Las imitaciones chinas y sus defectos
La industria china es conocida por hacer imitaciones baratas de conocidas marcas internacionales, lo que podría verse como una metáfora de su peculiar asimilación de la cultura occidental, en cuanto reflejo ampliado de sus defectos de origen. Para mí esto queda muy claro en el caso de los carteles chinos de “El despertar de la fuerza”. Parecen iguales, pero no lo son, porque introducen pequeñas y sutiles variaciones dignas de estudio.
En Hollywood han aireado las diferencias del cartel, para hacer ver que los chinos son más racistas. Todo porque el tamaño del actor afroamericano John Boyega aparece reducido, viéndose relegado además a una posición inferior, mientras ascienden en orden de importancia los veteranos y más conocidos Harrison Ford (Han Solo) y Carrie Fisher (Princesa Leia).
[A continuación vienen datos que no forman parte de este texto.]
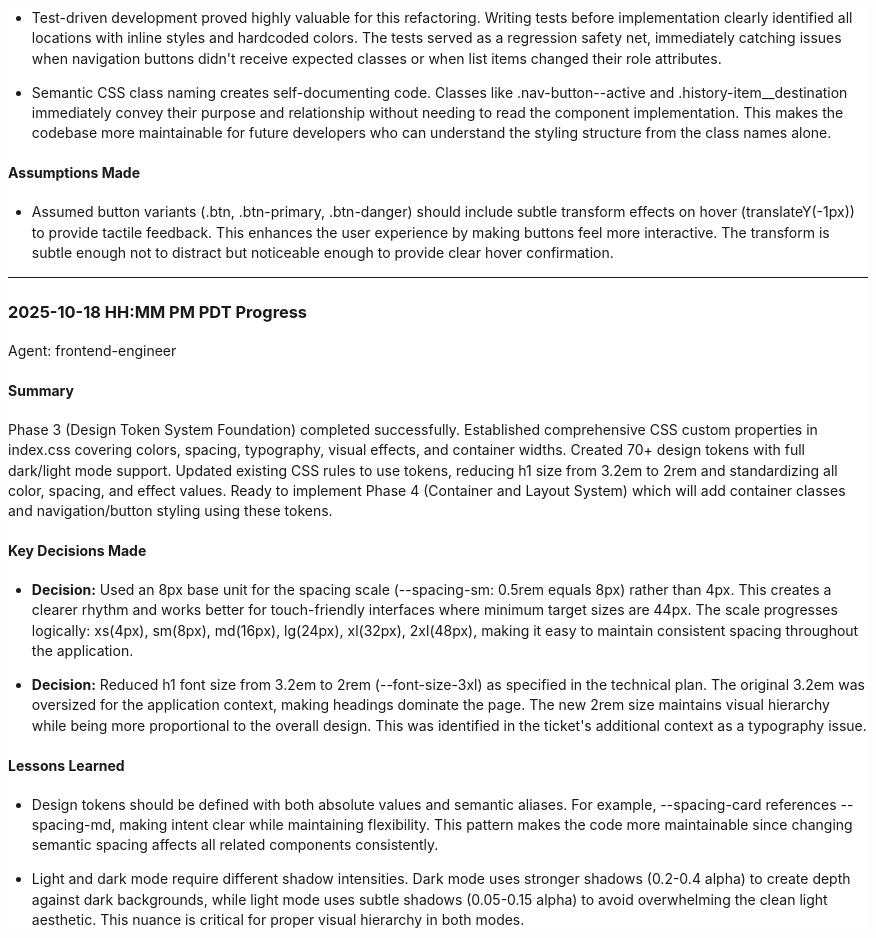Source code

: * Test-driven development proved highly valuable for this refactoring. Writing tests before implementation clearly identified all locations with inline styles and hardcoded colors. The tests served as a regression safety net, immediately catching issues when navigation buttons didn't receive expected classes or when list items changed their role attributes.

* Semantic CSS class naming creates self-documenting code. Classes like .nav-button--active and .history-item__destination immediately convey their purpose and relationship without needing to read the component implementation. This makes the codebase more maintainable for future developers who can understand the styling structure from the class names alone.

#### Assumptions Made

* Assumed button variants (.btn, .btn-primary, .btn-danger) should include subtle transform effects on hover (translateY(-1px)) to provide tactile feedback. This enhances the user experience by making buttons feel more interactive. The transform is subtle enough not to distract but noticeable enough to provide clear hover confirmation.

---




### 2025-10-18 HH:MM PM PDT Progress
Agent: frontend-engineer

#### Summary
Phase 3 (Design Token System Foundation) completed successfully. Established comprehensive CSS custom properties in index.css covering colors, spacing, typography, visual effects, and container widths. Created 70+ design tokens with full dark/light mode support. Updated existing CSS rules to use tokens, reducing h1 size from 3.2em to 2rem and standardizing all color, spacing, and effect values. Ready to implement Phase 4 (Container and Layout System) which will add container classes and navigation/button styling using these tokens.

#### Key Decisions Made

* **Decision:** Used an 8px base unit for the spacing scale (--spacing-sm: 0.5rem equals 8px) rather than 4px. This creates a clearer rhythm and works better for touch-friendly interfaces where minimum target sizes are 44px. The scale progresses logically: xs(4px), sm(8px), md(16px), lg(24px), xl(32px), 2xl(48px), making it easy to maintain consistent spacing throughout the application.

* **Decision:** Reduced h1 font size from 3.2em to 2rem (--font-size-3xl) as specified in the technical plan. The original 3.2em was oversized for the application context, making headings dominate the page. The new 2rem size maintains visual hierarchy while being more proportional to the overall design. This was identified in the ticket's additional context as a typography issue.

#### Lessons Learned

* Design tokens should be defined with both absolute values and semantic aliases. For example, --spacing-card references --spacing-md, making intent clear while maintaining flexibility. This pattern makes the code more maintainable since changing semantic spacing affects all related components consistently.

* Light and dark mode require different shadow intensities. Dark mode uses stronger shadows (0.2-0.4 alpha) to create depth against dark backgrounds, while light mode uses subtle shadows (0.05-0.15 alpha) to avoid overwhelming the clean light aesthetic. This nuance is critical for proper visual hierarchy in both modes.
No deja de ser irónico que las protestas vengan de donde vengan, a sabiendas de que es precisamente en Hollywood el lugar en el que se manejan las estadísticas a la hora de aplicar los porcentajes de audiencia a los elencos de las películas. Por proceder de una minoría étnica, el protagonista no puede ser afroamericano en las películas de gran reparto, a lo sumo coprotagonista o secundario con papel destacado. La china es una mala copia.